In 1998, Caitlin was nominated for a Pulitzer Prize by the Union-Tribune. Her story about a depressed teenager who died after lighting himself on fire behind a WalMart won three awards in the annual Best of the West contest. Her journalistic honors also include a Best Feature award from the Associated Press News Executives Council and Best News-Feature award from the Los Angeles Press Club.
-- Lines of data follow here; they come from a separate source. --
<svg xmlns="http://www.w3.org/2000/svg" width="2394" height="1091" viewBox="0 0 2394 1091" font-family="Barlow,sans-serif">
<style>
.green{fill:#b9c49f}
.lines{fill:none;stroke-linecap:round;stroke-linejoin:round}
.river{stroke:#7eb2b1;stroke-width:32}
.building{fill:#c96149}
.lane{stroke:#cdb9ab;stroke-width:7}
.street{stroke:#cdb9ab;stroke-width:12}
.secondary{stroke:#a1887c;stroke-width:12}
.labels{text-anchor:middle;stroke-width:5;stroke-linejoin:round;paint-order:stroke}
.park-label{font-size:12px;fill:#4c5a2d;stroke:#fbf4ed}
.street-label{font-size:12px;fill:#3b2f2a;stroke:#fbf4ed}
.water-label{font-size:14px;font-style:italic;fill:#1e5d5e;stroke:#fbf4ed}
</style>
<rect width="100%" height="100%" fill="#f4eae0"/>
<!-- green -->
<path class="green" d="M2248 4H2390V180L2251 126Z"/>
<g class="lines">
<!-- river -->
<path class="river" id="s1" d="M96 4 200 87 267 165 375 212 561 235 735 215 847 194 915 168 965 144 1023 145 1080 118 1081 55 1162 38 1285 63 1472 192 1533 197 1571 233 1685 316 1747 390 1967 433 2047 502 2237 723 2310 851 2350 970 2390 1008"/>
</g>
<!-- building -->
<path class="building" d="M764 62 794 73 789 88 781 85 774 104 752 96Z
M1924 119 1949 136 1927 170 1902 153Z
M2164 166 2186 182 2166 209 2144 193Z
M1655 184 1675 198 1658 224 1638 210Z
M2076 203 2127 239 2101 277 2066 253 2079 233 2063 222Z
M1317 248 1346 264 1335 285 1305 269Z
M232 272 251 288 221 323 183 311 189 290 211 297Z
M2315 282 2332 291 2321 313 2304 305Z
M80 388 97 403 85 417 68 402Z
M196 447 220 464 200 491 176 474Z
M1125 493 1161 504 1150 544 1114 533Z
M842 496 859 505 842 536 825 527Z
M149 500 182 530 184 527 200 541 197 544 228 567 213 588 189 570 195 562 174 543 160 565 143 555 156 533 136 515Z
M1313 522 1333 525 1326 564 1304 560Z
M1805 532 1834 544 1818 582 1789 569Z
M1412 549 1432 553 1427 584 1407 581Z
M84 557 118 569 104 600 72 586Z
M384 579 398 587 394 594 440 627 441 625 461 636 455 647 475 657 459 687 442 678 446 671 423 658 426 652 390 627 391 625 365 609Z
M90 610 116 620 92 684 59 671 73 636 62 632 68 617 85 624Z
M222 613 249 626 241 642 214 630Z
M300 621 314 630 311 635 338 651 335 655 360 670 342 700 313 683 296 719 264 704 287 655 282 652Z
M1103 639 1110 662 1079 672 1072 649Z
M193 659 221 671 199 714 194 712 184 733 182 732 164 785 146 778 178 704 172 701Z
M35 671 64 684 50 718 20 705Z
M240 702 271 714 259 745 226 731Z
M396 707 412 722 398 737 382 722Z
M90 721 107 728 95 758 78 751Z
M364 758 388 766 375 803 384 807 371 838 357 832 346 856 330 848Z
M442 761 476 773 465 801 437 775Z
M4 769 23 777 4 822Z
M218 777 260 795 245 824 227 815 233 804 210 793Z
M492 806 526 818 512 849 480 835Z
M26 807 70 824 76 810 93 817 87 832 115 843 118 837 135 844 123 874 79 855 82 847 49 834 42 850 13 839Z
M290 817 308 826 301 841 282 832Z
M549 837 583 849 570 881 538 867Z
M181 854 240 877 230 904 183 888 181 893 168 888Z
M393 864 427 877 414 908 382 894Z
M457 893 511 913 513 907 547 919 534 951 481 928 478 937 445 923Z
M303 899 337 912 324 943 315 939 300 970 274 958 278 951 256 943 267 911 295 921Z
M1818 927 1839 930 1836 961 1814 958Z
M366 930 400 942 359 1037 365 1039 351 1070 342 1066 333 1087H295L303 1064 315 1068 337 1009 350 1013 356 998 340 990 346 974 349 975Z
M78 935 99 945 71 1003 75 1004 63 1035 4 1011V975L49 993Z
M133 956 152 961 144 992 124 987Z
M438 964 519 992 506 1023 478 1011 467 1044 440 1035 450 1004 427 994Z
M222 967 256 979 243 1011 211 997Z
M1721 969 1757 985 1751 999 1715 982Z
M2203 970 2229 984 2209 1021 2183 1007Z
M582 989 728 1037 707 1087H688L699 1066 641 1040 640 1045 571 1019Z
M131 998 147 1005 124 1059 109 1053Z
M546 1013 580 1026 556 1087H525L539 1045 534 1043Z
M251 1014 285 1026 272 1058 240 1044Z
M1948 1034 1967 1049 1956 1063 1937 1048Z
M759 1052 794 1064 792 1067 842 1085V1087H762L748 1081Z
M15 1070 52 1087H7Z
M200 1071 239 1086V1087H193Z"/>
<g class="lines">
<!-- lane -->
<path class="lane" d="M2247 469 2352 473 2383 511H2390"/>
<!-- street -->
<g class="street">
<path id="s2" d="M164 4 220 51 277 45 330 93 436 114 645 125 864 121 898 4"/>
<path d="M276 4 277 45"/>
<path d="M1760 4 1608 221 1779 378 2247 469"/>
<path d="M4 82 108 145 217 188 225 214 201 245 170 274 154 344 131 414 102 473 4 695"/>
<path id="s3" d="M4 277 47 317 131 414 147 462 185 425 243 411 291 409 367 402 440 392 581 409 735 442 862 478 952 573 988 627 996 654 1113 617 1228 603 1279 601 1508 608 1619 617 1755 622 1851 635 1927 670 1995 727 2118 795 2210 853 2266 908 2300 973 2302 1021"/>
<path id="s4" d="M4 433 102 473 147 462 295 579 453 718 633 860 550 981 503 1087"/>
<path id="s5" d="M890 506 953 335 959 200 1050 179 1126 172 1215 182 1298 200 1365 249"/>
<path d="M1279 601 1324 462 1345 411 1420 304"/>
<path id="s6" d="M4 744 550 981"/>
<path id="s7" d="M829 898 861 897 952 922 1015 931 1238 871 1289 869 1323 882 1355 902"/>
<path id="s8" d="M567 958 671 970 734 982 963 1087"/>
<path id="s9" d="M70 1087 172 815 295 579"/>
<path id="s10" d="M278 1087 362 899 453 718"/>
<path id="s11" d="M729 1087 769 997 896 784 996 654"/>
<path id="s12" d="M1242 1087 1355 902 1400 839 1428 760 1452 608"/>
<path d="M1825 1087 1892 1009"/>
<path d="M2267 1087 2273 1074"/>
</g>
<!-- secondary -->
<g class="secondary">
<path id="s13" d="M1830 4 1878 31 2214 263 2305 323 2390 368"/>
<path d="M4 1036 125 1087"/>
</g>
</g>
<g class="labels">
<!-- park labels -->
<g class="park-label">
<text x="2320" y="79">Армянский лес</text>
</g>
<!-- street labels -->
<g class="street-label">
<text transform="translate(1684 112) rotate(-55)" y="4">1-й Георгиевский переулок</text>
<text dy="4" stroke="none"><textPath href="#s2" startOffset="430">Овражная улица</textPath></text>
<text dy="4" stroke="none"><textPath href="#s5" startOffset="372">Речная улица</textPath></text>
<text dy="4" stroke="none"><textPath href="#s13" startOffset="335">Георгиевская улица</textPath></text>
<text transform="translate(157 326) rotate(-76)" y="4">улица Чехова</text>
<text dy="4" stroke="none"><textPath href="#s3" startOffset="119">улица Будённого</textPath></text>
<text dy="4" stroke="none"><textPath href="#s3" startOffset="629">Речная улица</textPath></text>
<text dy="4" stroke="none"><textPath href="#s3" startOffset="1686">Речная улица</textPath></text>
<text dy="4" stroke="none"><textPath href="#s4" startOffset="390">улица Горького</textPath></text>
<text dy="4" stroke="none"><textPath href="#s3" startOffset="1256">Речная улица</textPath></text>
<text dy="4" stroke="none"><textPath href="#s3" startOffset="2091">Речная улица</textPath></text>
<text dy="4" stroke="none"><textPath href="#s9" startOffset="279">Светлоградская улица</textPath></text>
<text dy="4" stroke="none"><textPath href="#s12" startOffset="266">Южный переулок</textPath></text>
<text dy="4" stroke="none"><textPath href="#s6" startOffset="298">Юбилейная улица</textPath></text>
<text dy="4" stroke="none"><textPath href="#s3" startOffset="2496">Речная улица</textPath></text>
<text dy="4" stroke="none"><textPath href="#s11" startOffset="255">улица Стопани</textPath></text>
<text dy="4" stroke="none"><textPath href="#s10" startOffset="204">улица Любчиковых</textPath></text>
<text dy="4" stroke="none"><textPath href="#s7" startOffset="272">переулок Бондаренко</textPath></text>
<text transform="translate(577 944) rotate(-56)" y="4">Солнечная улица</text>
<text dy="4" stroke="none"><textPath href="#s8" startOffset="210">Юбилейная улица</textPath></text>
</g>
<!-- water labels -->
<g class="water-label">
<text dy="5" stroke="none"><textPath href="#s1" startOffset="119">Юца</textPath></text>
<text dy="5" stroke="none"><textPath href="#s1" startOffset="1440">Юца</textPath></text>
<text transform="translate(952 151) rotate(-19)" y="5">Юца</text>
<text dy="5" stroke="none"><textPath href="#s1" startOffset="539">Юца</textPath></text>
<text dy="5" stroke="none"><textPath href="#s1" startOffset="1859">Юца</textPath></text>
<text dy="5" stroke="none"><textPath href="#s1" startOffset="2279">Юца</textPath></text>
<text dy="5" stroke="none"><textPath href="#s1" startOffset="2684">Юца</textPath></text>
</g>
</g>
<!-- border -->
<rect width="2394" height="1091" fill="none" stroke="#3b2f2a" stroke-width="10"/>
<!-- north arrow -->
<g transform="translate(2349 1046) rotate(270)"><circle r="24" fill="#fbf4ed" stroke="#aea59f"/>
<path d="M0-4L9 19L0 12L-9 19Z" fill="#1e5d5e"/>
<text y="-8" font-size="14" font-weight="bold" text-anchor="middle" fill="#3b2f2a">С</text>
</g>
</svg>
Caitlin is a sought-after speaker who also helps aspiring authors as a book doctor and writing/research/promotions coach and consultant. She teaches narrative non-fiction, digital journalism, and author branding/promotions at the University of California, San Diego Extension and San Diego Writers, Ink.
Her other books include Deadly Devotion/Where Hope Begins; My Life, Deleted; Body Parts; Twisted Triangle; and I’ll Take Care of You, the story behind the love triangle murder of Newport Beach multimillionaire inventor Bill McLaughlin by his fiancee, Nanette Packard, and her NFL-playing lover, Eric Naposki.